Written problem A: Rewrite the records from the line containing "scientific name: Curculigo capitulata" down to the line containing "genus: Eleutherococcus", swapping "phylum" for "division" and leaving everything else unchanged.

Text provided:
Dems denounce court desegregation ruling at debate

A historically diverse field of Democratic presidential candidates — a woman, a black, an Hispanic and five whites — denounced an hours-old Supreme Court affirmative action ruling Thursday night and said the nation's slow march to racial unity is far from over.

''We have made enormous progress, but the progress we have made is not good enough,'' said Sen. Barack Obama, the son of a man from Kenya and a woman from Kansas.

Sen. Hillary Rodham Clinton, the first female candidate with a serious shot at the presidency, drew the night's largest cheer when she suggested there was a hint of racism in the way AIDS is addressed in this country.

''Let me just put this in perspective: If HIV/AIDS were the leading cause of death of white women between the ages of 25 and 34, there would be an outraged outcry in this country,'' said the New York senator.

In their third primary debate, the two leading candidates and their fellow Democrats played to the emotions of a predominantly black audience, fighting for a voting bloc that is crucial in the party's nomination process.

Written problem B: Echo back the news story about the Democratic debate word for word.

Data records
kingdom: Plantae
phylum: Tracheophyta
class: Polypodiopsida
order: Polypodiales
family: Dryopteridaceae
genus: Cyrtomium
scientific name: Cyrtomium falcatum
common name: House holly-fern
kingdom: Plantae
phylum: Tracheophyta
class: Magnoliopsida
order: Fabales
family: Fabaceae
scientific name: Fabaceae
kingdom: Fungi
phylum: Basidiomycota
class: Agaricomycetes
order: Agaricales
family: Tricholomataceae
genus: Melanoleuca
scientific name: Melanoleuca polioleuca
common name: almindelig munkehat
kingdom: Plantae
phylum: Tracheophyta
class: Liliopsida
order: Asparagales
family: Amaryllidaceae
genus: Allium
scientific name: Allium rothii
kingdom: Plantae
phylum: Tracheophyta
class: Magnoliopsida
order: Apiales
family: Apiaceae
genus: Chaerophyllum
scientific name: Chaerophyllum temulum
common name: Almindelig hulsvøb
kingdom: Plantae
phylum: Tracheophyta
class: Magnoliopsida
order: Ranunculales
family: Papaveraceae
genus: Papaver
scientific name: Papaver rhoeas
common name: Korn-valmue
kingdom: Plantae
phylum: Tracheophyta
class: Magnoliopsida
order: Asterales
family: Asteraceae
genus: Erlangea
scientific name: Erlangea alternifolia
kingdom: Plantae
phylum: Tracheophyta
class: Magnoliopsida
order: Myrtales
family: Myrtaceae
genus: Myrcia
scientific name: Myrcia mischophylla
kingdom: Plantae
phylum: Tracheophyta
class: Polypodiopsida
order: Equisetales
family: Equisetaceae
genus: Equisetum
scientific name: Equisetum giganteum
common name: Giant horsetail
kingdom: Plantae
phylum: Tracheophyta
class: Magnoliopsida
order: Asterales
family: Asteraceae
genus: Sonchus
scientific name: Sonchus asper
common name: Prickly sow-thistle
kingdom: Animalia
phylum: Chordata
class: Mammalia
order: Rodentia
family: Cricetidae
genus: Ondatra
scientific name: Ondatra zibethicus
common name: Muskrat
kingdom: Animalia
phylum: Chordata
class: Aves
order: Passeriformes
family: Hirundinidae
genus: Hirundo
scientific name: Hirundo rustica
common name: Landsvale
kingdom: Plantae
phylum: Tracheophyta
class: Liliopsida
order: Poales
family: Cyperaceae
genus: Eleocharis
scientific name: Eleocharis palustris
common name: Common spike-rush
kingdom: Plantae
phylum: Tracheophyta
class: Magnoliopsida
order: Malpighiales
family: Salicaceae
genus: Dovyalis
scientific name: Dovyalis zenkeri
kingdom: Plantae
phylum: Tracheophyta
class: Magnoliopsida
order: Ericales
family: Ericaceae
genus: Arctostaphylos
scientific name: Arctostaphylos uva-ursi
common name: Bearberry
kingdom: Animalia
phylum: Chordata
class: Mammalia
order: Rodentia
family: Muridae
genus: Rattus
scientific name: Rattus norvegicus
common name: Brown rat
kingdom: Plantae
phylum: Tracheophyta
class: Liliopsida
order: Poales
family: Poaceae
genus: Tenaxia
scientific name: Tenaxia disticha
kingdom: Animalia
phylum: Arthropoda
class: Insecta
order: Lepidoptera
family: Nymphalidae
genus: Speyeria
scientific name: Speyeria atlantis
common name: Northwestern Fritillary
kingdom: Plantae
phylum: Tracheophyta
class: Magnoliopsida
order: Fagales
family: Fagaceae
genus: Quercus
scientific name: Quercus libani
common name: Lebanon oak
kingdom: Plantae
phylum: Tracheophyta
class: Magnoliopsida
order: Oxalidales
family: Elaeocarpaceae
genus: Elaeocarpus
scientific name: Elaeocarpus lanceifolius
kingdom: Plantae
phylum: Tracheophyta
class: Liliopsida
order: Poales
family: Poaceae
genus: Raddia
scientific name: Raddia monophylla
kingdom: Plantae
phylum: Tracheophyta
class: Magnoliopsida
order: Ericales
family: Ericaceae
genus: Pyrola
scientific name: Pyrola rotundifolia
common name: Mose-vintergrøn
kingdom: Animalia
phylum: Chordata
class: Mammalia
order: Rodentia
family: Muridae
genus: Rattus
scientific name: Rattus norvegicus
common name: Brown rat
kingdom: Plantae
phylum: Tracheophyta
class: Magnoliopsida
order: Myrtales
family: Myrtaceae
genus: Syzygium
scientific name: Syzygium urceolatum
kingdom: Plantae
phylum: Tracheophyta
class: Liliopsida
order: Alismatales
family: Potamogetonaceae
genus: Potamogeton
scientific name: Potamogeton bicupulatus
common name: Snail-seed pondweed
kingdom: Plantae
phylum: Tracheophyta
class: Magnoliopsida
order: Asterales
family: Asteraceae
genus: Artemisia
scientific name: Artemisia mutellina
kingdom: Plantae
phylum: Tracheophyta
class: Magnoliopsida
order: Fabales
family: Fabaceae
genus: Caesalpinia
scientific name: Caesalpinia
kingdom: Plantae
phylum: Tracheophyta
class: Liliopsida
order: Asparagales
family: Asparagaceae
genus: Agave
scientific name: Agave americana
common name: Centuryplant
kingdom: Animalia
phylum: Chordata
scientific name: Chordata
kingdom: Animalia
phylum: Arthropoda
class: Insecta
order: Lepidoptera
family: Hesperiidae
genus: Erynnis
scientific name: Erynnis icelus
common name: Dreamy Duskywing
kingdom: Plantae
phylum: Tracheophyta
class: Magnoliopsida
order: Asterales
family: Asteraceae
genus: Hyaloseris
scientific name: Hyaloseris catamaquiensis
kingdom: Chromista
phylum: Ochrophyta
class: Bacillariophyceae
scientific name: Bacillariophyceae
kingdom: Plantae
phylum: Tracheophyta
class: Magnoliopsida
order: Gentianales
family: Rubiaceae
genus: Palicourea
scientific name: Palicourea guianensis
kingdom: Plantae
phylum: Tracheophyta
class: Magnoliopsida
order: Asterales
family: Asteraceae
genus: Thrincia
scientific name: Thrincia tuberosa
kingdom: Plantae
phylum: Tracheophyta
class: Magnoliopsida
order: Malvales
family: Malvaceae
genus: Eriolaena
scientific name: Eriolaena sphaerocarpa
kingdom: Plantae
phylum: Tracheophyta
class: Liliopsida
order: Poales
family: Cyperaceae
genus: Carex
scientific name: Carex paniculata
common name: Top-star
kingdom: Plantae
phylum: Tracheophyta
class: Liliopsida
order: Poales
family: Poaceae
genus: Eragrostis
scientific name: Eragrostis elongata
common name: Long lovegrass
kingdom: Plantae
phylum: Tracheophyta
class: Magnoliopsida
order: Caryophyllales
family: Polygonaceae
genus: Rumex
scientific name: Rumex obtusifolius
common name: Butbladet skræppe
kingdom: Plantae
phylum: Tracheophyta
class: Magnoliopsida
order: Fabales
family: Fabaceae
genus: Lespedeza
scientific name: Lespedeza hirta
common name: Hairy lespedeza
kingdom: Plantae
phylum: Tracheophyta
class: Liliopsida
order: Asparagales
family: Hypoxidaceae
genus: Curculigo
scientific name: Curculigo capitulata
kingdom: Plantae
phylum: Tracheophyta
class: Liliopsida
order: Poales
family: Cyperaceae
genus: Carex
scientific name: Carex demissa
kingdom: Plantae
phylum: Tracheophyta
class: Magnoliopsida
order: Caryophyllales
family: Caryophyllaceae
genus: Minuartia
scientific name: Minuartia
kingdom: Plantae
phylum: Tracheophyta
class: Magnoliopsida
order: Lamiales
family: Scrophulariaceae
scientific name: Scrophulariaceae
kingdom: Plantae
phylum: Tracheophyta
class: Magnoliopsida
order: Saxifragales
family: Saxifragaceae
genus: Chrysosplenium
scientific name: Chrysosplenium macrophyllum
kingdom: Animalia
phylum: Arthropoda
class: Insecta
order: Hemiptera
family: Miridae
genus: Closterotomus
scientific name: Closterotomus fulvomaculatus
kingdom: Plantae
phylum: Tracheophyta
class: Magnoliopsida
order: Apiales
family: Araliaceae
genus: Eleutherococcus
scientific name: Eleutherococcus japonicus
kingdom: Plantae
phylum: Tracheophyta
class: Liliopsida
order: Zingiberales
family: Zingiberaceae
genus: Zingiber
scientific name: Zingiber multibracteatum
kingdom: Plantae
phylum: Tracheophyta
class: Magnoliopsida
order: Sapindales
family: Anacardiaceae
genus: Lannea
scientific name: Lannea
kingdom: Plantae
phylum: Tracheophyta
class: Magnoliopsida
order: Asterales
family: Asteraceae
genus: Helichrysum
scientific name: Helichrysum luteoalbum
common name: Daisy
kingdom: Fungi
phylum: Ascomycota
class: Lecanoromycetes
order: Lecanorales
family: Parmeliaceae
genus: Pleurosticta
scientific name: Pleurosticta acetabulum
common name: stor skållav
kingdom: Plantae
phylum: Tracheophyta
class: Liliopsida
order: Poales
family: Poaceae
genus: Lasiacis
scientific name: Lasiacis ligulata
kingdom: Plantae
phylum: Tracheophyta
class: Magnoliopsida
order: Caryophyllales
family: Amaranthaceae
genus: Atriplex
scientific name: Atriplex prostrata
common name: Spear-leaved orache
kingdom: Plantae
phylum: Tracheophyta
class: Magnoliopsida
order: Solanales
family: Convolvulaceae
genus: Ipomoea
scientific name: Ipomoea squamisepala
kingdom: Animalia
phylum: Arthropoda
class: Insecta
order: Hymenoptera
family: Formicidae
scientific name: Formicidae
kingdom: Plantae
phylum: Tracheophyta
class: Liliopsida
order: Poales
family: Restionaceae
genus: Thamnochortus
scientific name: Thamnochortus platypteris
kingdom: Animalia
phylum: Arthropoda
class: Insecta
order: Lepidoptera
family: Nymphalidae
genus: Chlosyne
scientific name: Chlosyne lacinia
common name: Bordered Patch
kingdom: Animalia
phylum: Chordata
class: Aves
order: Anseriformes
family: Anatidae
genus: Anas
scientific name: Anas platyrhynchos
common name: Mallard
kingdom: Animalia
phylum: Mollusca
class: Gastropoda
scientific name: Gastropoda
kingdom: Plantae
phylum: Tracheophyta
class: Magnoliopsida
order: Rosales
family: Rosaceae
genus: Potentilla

Complete answer A:
scientific name: Curculigo capitulata
kingdom: Plantae
division: Tracheophyta
class: Liliopsida
order: Poales
family: Cyperaceae
genus: Carex
scientific name: Carex demissa
kingdom: Plantae
division: Tracheophyta
class: Magnoliopsida
order: Caryophyllales
family: Caryophyllaceae
genus: Minuartia
scientific name: Minuartia
kingdom: Plantae
division: Tracheophyta
class: Magnoliopsida
order: Lamiales
family: Scrophulariaceae
scientific name: Scrophulariaceae
kingdom: Plantae
division: Tracheophyta
class: Magnoliopsida
order: Saxifragales
family: Saxifragaceae
genus: Chrysosplenium
scientific name: Chrysosplenium macrophyllum
kingdom: Animalia
division: Arthropoda
class: Insecta
order: Hemiptera
family: Miridae
genus: Closterotomus
scientific name: Closterotomus fulvomaculatus
kingdom: Plantae
division: Tracheophyta
class: Magnoliopsida
order: Apiales
family: Araliaceae
genus: Eleutherococcus

Complete answer B:
Dems denounce court desegregation ruling at debate

A historically diverse field of Democratic presidential candidates — a woman, a black, an Hispanic and five whites — denounced an hours-old Supreme Court affirmative action ruling Thursday night and said the nation's slow march to racial unity is far from over.

''We have made enormous progress, but the progress we have made is not good enough,'' said Sen. Barack Obama, the son of a man from Kenya and a woman from Kansas.

Sen. Hillary Rodham Clinton, the first female candidate with a serious shot at the presidency, drew the night's largest cheer when she suggested there was a hint of racism in the way AIDS is addressed in this country.

''Let me just put this in perspective: If HIV/AIDS were the leading cause of death of white women between the ages of 25 and 34, there would be an outraged outcry in this country,'' said the New York senator.

In their third primary debate, the two leading candidates and their fellow Democrats played to the emotions of a predominantly black audience, fighting for a voting bloc that is crucial in the party's nomination process.